Added many (like 10000 ~ 100000) new keys in one transaction, then tried to iterate over them multiple times. The keys are small (i.e. 10-30 bytes) and values are either completely empty (nil) or also very small.

What did you expect to see?

Creation of iterator in this case should have approximately the same cost as I would get by creating the same iterator for the fresh transaction after committing the one I am now in.

What did you see instead?

Very slow iterator creation.

Description

I dug in the code a bit and found that the problem arises because each iterator creation performs sorting of all the pending writes from scratch here.

In my project I perform a number of iterations over keys with a specific prefix, and currently use prefix property from the IteratorOptions struct for this. Because of the problem I describe, my current workaround is to create an iterator and use it multiple times using seek to perform all iterations using the same iterator object, but this looks a bit counterintuitive and makes the code less readable.

Another, more serious problem, with such approach, is that it does not allow iterations interleaved by writes (i.e. iterate, write new records, iterate again), because old iterator will never iterate over newly added keys.

I want to make a pull request to badger-db to improve the performance for such use cases. My idea is to swap the pendingWrites map[string]*Entry from here with the tree-map structure, which would keep the keys in a sorted order throughout the lifetime of the transaction, thus elimination the need for resorting on each iterator creation.
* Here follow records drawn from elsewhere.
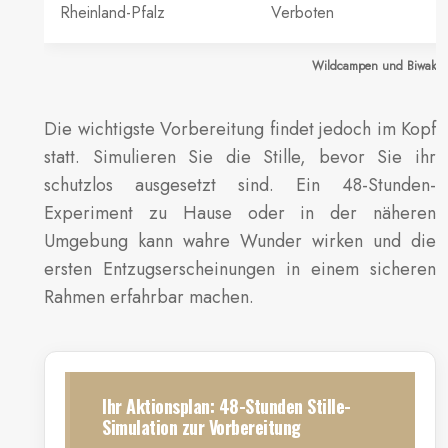
Rheinland-Pfalz
Verboten
Wildcampen und Biwakier
Die wichtigste Vorbereitung findet jedoch im Kopf
statt. Simulieren Sie die Stille, bevor Sie ihr
schutzlos ausgesetzt sind. Ein 48-Stunden-
Experiment zu Hause oder in der näheren
Umgebung kann wahre Wunder wirken und die
ersten Entzugserscheinungen in einem sicheren
Rahmen erfahrbar machen.
Ihr Aktionsplan: 48-Stunden Stille-
Simulation zur Vorbereitung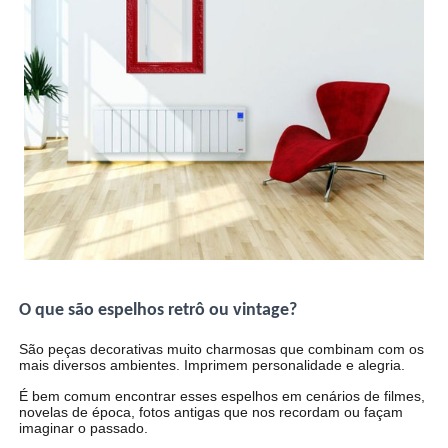
O que são espelhos retrô ou vintage?
São peças decorativas muito charmosas que combinam com os
mais diversos ambientes. Imprimem personalidade e alegria.
É bem comum encontrar esses espelhos em cenários de filmes,
novelas de época, fotos antigas que nos recordam ou façam
imaginar o passado.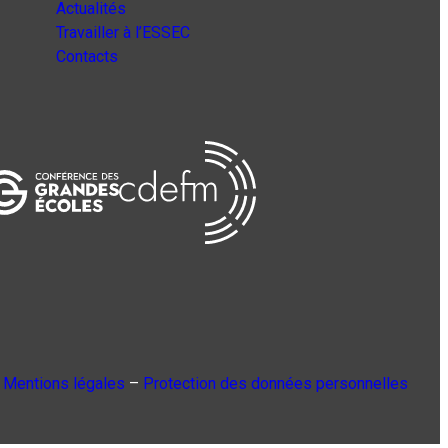
Actualités
Travailler à l’ESSEC
Contacts
Mentions légales
–
Protection des données personnelles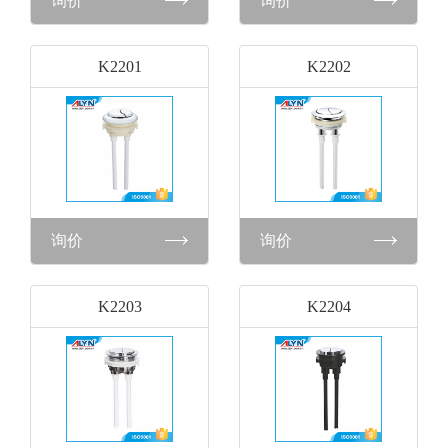
询价
询价
K2201
K2202
询价
询价
K2203
K2204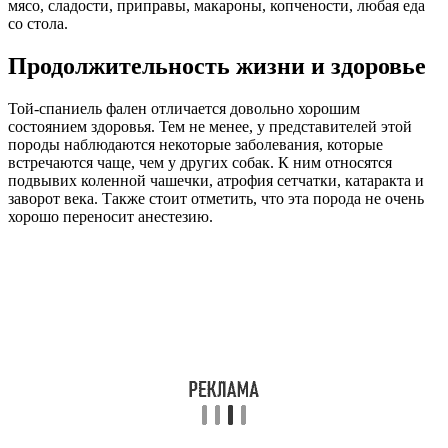
мясо, сладости, приправы, макароны, копчености, любая еда
со стола.
Продолжительность жизни и здоровье
Той-спаниель фален отличается довольно хорошим
состоянием здоровья. Тем не менее, у представителей этой
породы наблюдаются некоторые заболевания, которые
встречаются чаще, чем у других собак. К ним относятся
подвывих коленной чашечки, атрофия сетчатки, катаракта и
заворот века. Также стоит отметить, что эта порода не очень
хорошо переносит анестезию.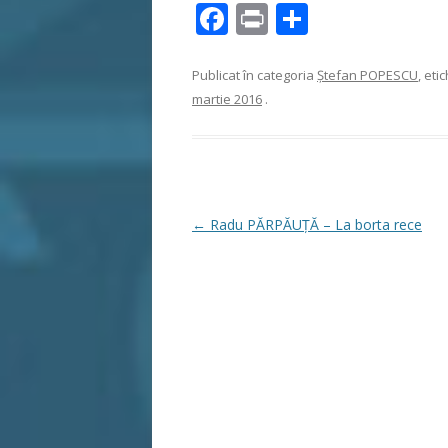
F
Pr
P
ac
in
ar
e
t
ta
Publicat în categoria
Ştefan POPESCU
, eti
martie 2016
.
b
je
o
az
o
ă
k
Navigare
←
Radu PĂRPĂUȚĂ – La borta rece
în
articole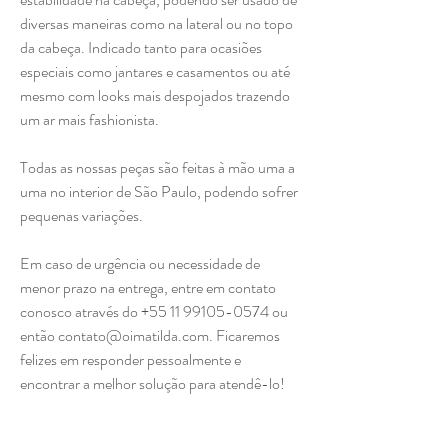
diversas maneiras como na lateral ou no topo
da cabeça. Indicado tanto para ocasiões
especiais como jantares e casamentos ou até
mesmo com looks mais despojados trazendo
um ar mais fashionista.
Todas as nossas peças são feitas à mão uma a
uma no interior de São Paulo, podendo sofrer
pequenas variações.
Em caso de urgência ou necessidade de
menor prazo na entrega, entre em contato
conosco através do +55 11 99105-0574 ou
então contato@oimatilda.com. Ficaremos
felizes em responder pessoalmente e
encontrar a melhor solução para atendê-lo!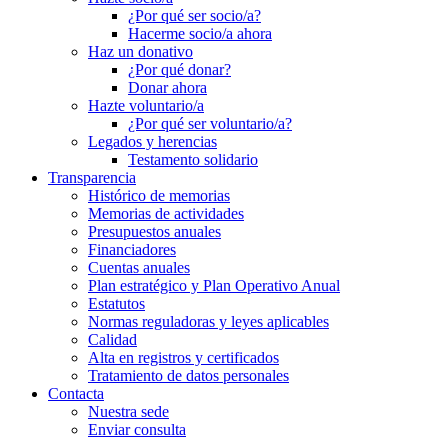
¿Por qué ser socio/a?
Hacerme socio/a ahora
Haz un donativo
¿Por qué donar?
Donar ahora
Hazte voluntario/a
¿Por qué ser voluntario/a?
Legados y herencias
Testamento solidario
Transparencia
Histórico de memorias
Memorias de actividades
Presupuestos anuales
Financiadores
Cuentas anuales
Plan estratégico y Plan Operativo Anual
Estatutos
Normas reguladoras y leyes aplicables
Calidad
Alta en registros y certificados
Tratamiento de datos personales
Contacta
Nuestra sede
Enviar consulta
I think about the following tree map implementation options (the links are not clickable because forum forbids posting more than two links for a new user):

  • ncw/gotemplate
  • emirpasic/gods

the latter one seems to be the most reliable.
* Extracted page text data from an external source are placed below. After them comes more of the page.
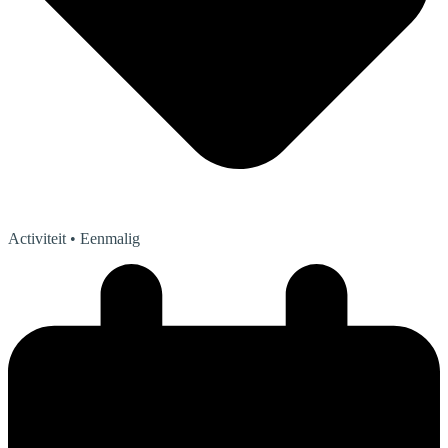
Activiteit
• Eenmalig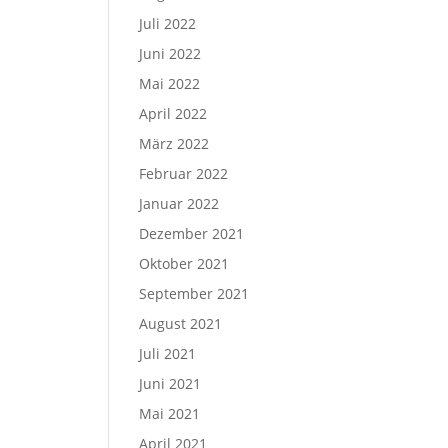
Juli 2022
Juni 2022
Mai 2022
April 2022
März 2022
Februar 2022
Januar 2022
Dezember 2021
Oktober 2021
September 2021
August 2021
Juli 2021
Juni 2021
Mai 2021
April 2021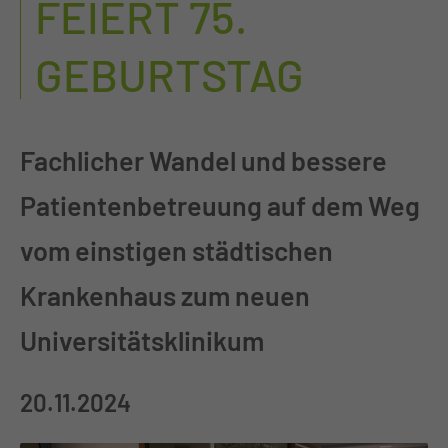
FEIERT 75.
GEBURTSTAG
Fachlicher Wandel und bessere
Patientenbetreuung auf dem Weg
vom einstigen städtischen
Krankenhaus zum neuen
Universitätsklinikum
20.11.2024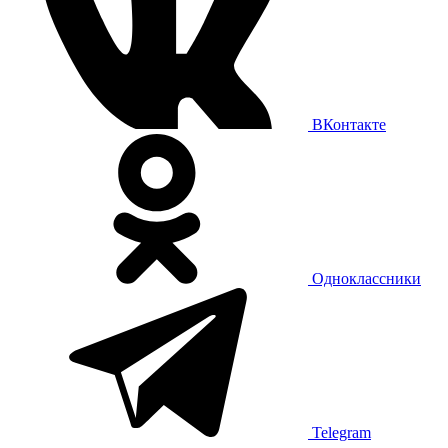
ВКонтакте
Одноклассники
Telegram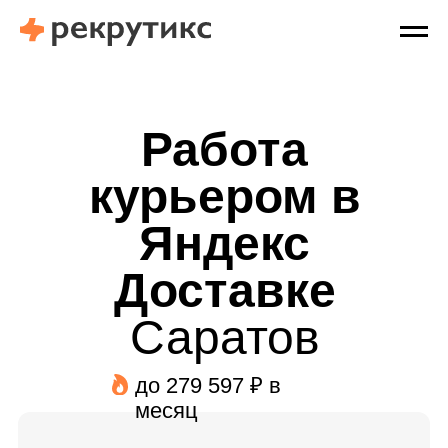
Работа
курьером в
Яндекс
Доставке
Саратов
до 279 597 ₽ в
месяц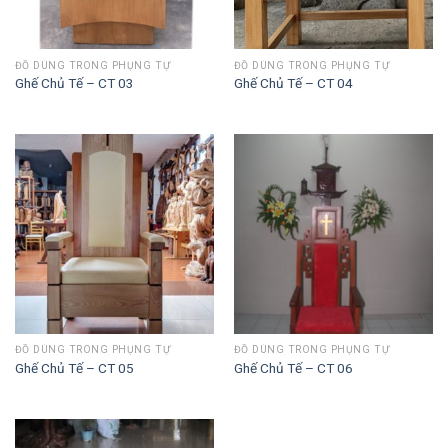
ĐỒ DÙNG TRONG PHỤNG TỰ
ĐỒ DÙNG TRONG PHỤNG TỰ
Ghế Chủ Tế – CT 03
Ghế Chủ Tế – CT 04
ĐỒ DÙNG TRONG PHỤNG TỰ
ĐỒ DÙNG TRONG PHỤNG TỰ
Ghế Chủ Tế – CT 05
Ghế Chủ Tế – CT 06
What are your thoughts on this?

Please see this commit:
https://github.com/milaboratory/badger/commit/eafc3fdd30caecedac1b88853fccd3da63d93bdf

Basically I totally eliminated the need for copying with the help of Clone() method from the Google’s BTtee library.

Please let me know your thoughts. I will be happy to make any additional modifications to make this change aligned with badgerdb style and make it possible to merge those changes back to badgerdb’s repo.

1 Like